Music, shrieking, laughing, all sealed away behind the closed ballroom door. The setting sun, an almost-Solstice sun, made the wooden walls and the banisters warm to the touch and glow golden. I resisted the urge to stop on the middle landing, only wiggled my toes in the blue light as though I’d dipped them in the water of the fountain. I’d go to Blue, and we’d talk it through and then she could start healing things with Freya. She’d have to do a Spike Walk, when it was late and the others were drunk and could pretend they didn’t see or hear, or remember the next morning; we still had her, though, she was still here, and the Solstice was coming, to heal all things.
At Foxlowe voices were absorbed into the walls, swallowed by the scale of the rooms. We all learned how to recognise a voice pitched for secrets. We knew to hide outside the door, tilt an ear, like the dogs, how to breathe silently; in winter, to cover the clouds of our breath with our collars. So I stopped on the upper landing, crouched by the wooden finial, when I heard Blue and Toby’s voices, heard the tears in them, knew this was something secret and real.
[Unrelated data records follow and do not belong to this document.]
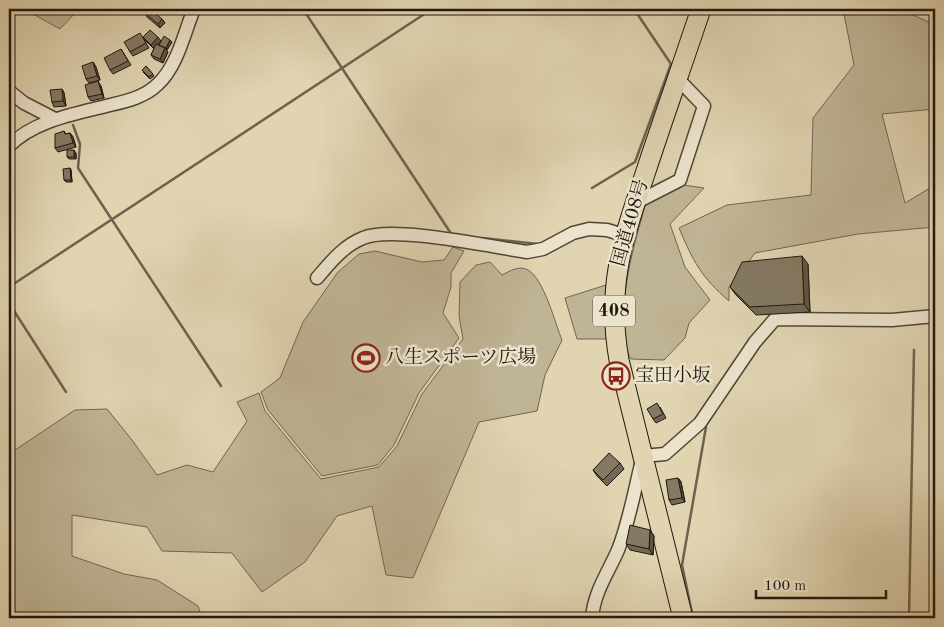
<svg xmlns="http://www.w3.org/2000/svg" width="944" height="627" viewBox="0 0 944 627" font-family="'Old Standard TT','Noto Serif JP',serif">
	<rect width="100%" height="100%" fill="#e0d4b1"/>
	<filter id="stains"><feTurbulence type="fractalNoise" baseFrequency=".004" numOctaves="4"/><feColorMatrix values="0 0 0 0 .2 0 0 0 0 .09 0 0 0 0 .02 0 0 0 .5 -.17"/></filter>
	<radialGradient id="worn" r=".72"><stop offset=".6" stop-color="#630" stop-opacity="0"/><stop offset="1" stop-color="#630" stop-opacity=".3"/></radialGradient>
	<path fill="#bfb495" stroke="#706652" d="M14 9H79L60 29 33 14Z
		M843 9H910L913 15 935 25V109L882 114 905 203 935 185V227L858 234 755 253 729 287V301C701 277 693 261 679 228L727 205 811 195 813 118 854 65Z
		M677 184 704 188 670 224 685 267 710 300 689 323 685 338 664 360 631 359C626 351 626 343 625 333 621 287 633 250 645 206Z
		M453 247 464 251 451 273V287L443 313 459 338 419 393 394 445 378 465 322 476 268 410 261 392 280 378 303 322 338 272 359 254 375 251 422 262 444 260Z
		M490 262 502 275C510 271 519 265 528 270 544 279 555 323 562 340L545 375 537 411 479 422 413 578 386 575 372 506 337 516 305 562 262 592 232 553 162 551 147 527 72 515V556L124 574 157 580 198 606 202 618H9V454L75 410 107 409 132 440 157 475 187 465 213 472 247 421 237 402 259 393 265 411 321 479 379 467 397 446 422 394 463 339 459 316 460 282 476 265Z
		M606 285 610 339H577L565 298Z"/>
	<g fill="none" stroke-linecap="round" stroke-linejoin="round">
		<path stroke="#6c624f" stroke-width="2.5" d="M303 9 452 235
			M73 125 80 144 78 168 221 386
			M592 188 635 162 671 64 634 9
			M482 238 538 244
			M9 287 432 9
			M9 303 66 392
			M693 618 682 565 706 427
			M909 618 914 350"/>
		<g stroke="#504637" stroke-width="15">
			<path id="minor" d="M9 91 24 103 55 119
				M9 146C35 120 75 114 110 105 127 101 145 97 158 84 178 65 184 33 194 9
				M635 203 680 180 704 106 677 78
				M317 278C330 263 343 246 363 238 392 225 492 247 527 252L543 249 573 233 589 229 607 230 624 235
				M592 618C594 592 608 573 618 550 630 520 635 487 643 456L665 454 700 423 755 342 775 319 892 320 935 316"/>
		</g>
		<g stroke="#20170e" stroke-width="21">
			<path id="highway" d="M683 618 619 360C606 286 623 239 646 171 664 116 683 63 701 9"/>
		</g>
		<use href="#minor" stroke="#ebe3cc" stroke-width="12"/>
		<use href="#highway" stroke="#e0d4b1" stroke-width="19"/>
	</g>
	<path fill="#726855" stroke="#20170e" d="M145 13 162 19 165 23 160 28 147 17Z
		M143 37 161 41 172 42 167 50H166L168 52 163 63 154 59 151 55 154 49 146 41Z
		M143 38 149 48 133 56 130 52Z
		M121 49 131 65 113 74 110 70Z
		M93 62 96 67 100 80 89 83 86 79Z
		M146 66 154 76 150 79 143 72Z
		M101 86 104 98 91 101 88 97Z
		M62 89 64 93 66 106 54 107 52 102Z
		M64 131 66 134 70 133 73 137 76 147 58 152 55 148Z
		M76 153V159H69L67 157Z
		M70 168 71 170 72 182H66L64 180Z
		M808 264 810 312 756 315 736 295 730 287Z
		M660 407 666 418 656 423 653 419Z
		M620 463 624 469 607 486 597 476 593 470Z
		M678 478 681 482 685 502 672 505 669 500Z
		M650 530 654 536 653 555 630 550 626 544Z"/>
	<path fill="#5c5545" stroke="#20170e" d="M162 19 165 23 160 28 158 24Z
		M158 37 161 41 154 49 151 45Z
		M170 40 172 42 167 50 166 48Z
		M165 48 168 52 163 63 160 59Z
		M93 62 96 67 100 80 97 76Z
		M98 81 101 86 104 98 102 94Z
		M62 89 64 93 66 106 63 101Z
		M70 133 73 137 76 147 73 143Z
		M74 150 76 153V159L74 157Z
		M70 168 71 170 72 182 71 180Z
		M802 256 808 264 810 312 804 304Z
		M678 478 681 482 685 502 682 498Z
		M650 530 654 536 653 555 649 549Z"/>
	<path fill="#847963" stroke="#20170e" d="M148 9H150L162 19 158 24 145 13Z
		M150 30 158 37 151 45 143 37Z
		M140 33 146 43 130 52 124 42Z
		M164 36 170 40 166 48 159 45Z
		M156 44 165 48 160 59 151 55Z
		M121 49 128 61 110 70 104 58Z
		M93 62 97 76 86 79 82 66Z
		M146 66 153 74 149 77 142 70Z
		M98 81 102 94 88 97 85 85Z
		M62 89 63 101 52 102 50 90Z
		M64 131 65 134 70 133 73 143 55 148V134Z
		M67 150H74V157H67Z
		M70 168 71 180H64L63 169Z
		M802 256 804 304 750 307 730 287 742 262Z
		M657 403 663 414 653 419 647 409Z
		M609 453 620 463 603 480 593 470Z
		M678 478 682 498 669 500 666 480Z
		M630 525 650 530 649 549 626 544Z"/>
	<defs>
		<g id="stadium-ring" transform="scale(1.4375)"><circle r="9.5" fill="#ebe3cc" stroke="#8f2418" stroke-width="1.5"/><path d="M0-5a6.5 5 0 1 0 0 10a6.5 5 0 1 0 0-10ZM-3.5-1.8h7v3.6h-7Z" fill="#8f2418"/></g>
		<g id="bus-ring" transform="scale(1.4375)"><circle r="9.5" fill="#ebe3cc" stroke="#8f2418" stroke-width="1.5"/><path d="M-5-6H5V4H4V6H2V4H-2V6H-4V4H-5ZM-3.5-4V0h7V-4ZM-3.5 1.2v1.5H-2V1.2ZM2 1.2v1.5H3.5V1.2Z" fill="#8f2418"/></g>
	</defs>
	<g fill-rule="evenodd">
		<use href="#stadium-ring" x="366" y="358"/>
		<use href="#bus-ring" x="616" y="376"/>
	</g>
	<g text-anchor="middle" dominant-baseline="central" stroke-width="5" stroke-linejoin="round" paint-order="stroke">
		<rect fill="#ebe3cc" stroke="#5d5447" stroke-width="1" x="593" y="295.5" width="42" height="31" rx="4"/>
		<g font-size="18" font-weight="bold" fill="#20170e">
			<text x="614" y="311">408</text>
		</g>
		<g font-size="19" fill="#20170e" stroke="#ebe3cc">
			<text transform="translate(631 223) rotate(-74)">国道408号</text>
		</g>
		<g font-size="19" fill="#20170e" stroke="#ebe3cc" text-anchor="start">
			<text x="385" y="358">八生スポーツ広場</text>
			<text x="635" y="376">宝田小坂</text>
		</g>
	</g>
	<rect width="944" height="627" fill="none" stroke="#e0d4b1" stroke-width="30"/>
	<rect x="10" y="10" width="924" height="607" fill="none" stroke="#20170e" stroke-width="2.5"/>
	<rect x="15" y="15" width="914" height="597" fill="none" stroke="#20170e"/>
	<path d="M756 590v8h130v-8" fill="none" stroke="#20170e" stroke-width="2.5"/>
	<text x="764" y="590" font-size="15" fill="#20170e" stroke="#ebe3cc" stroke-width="4" paint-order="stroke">100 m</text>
	<rect width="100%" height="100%" filter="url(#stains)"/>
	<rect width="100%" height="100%" fill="url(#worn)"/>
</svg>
—No, no, shhh. It’s okay, I know, Toby was saying.
—What if we never get her to come? Blue said.
A silence in which Toby might have shrugged, or looked at the floor. —Or she started crying, because—
—Hey, hey. So soft, he spoke to her. A voice I knew from the goats’ shed. —She’ll come to it, I know she will. We can’t tell her right out, we have to be so careful with her. She’ll tell Freya, that’s just how it is, we can’t trust her. It’s working, the story, I know it is, she keeps adding details. I know she’ll come to it by herself. It won’t be long, I promise.
I edged into the shadowy space behind the door, looked through the gap where the cobwebbed hinges rusted. She was in his arms. He kissed her forehead, said, —If it comes to it, we’ll go without her.
Freya’s hand in mine was damp with sweat, the familiar calluses where she painted and gardened ran under my thumb. She smiled down at me while I interlaced our fingers. Behind us the Family danced, slipping in the spilled wine and crashing into each other, laughing with tears leaking down their cheeks.
—What is it? Freya said.
I gripped her hand tighter, pulled her away to the stairs. She caught my silence and followed me quietly. Somewhere underneath the rage that surged in me like boiling water I felt the strangeness of leading Freya, making her wait.
We sat on the middle step. I heard Blue and Toby moving above us. Freya pulled me to her, and poured her dark hair around us like a curtain. She kissed my nose, sharp wine breath, and pressed my forehead to hers.
—I have to tell you something, I said. —A story. A secret.
I remembered Freya telling me I could have no secrets from her, that she could read the inside of my heart. I watched her, seeing if it was true. An outsider would never have seen how shock played on her face. Her eyes were a steady glare. She held a breath. Her hands worked over mine, grasped, clutched, bent back my fingers.
I took a breath. All the little things I had ever done to hurt Blue — they all led here. I told Freya everything.